Records to process:

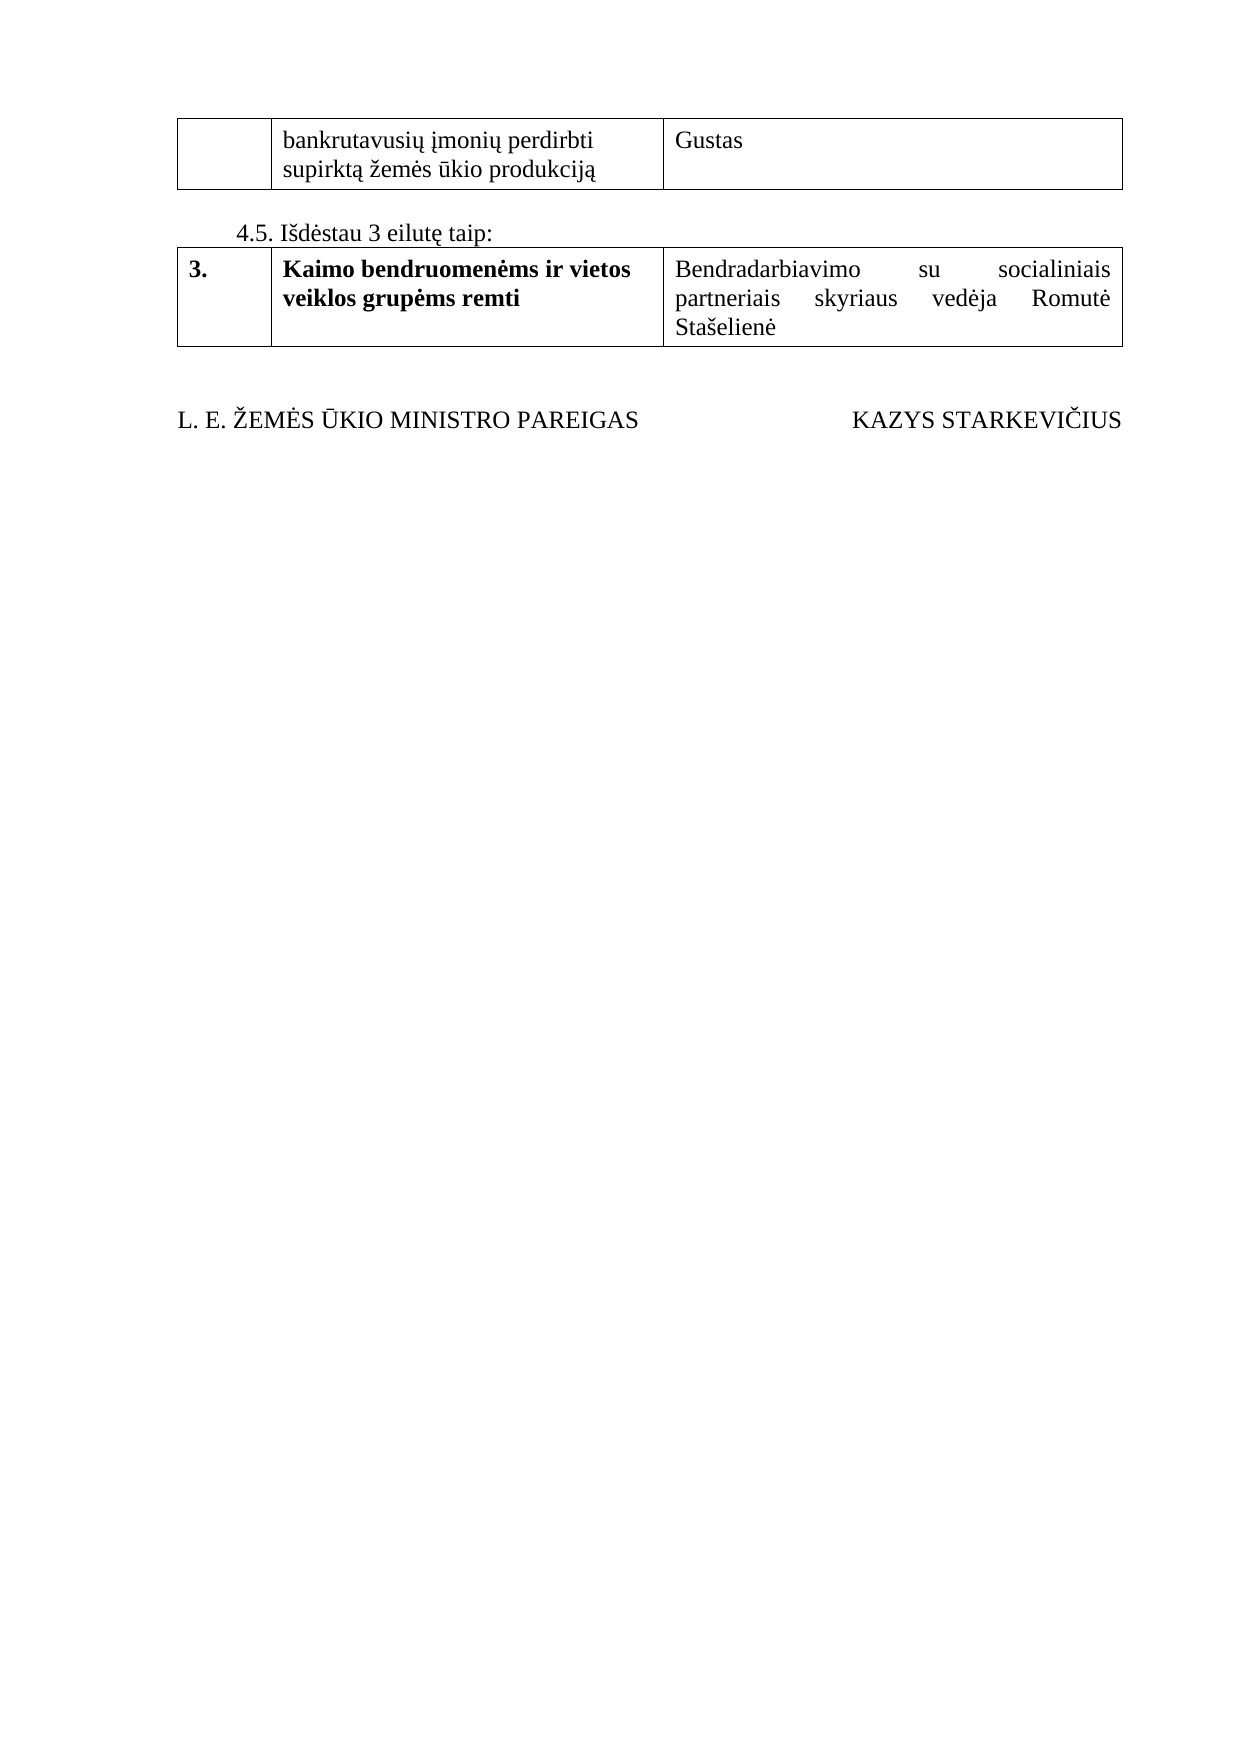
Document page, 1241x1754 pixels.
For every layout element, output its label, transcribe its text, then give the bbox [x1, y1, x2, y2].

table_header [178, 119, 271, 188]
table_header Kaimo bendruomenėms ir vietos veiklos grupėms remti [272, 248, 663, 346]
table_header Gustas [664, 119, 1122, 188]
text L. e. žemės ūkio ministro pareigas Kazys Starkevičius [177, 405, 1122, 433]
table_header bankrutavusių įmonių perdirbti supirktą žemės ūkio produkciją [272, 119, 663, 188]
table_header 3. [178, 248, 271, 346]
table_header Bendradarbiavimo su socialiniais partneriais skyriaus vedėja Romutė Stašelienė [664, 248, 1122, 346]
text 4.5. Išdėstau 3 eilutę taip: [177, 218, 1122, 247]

Task instructions:
Recast every line of the material above as a JSON list of strings, one string per line, omitting blank lines and the picture.

The reply:
[
  "Document page, 1241x1754 pixels.",
  "For every layout element, output its label, transcribe its text, then give the bbox [x1, y1, x2, y2].",
  "table_header [178, 119, 271, 188]",
  "table_header Kaimo bendruomenėms ir vietos veiklos grupėms remti [272, 248, 663, 346]",
  "table_header Gustas [664, 119, 1122, 188]",
  "text L. e. žemės ūkio ministro pareigas Kazys Starkevičius [177, 405, 1122, 433]",
  "table_header bankrutavusių įmonių perdirbti supirktą žemės ūkio produkciją [272, 119, 663, 188]",
  "table_header 3. [178, 248, 271, 346]",
  "table_header Bendradarbiavimo su socialiniais partneriais skyriaus vedėja Romutė Stašelienė [664, 248, 1122, 346]",
  "text 4.5. Išdėstau 3 eilutę taip: [177, 218, 1122, 247]"
]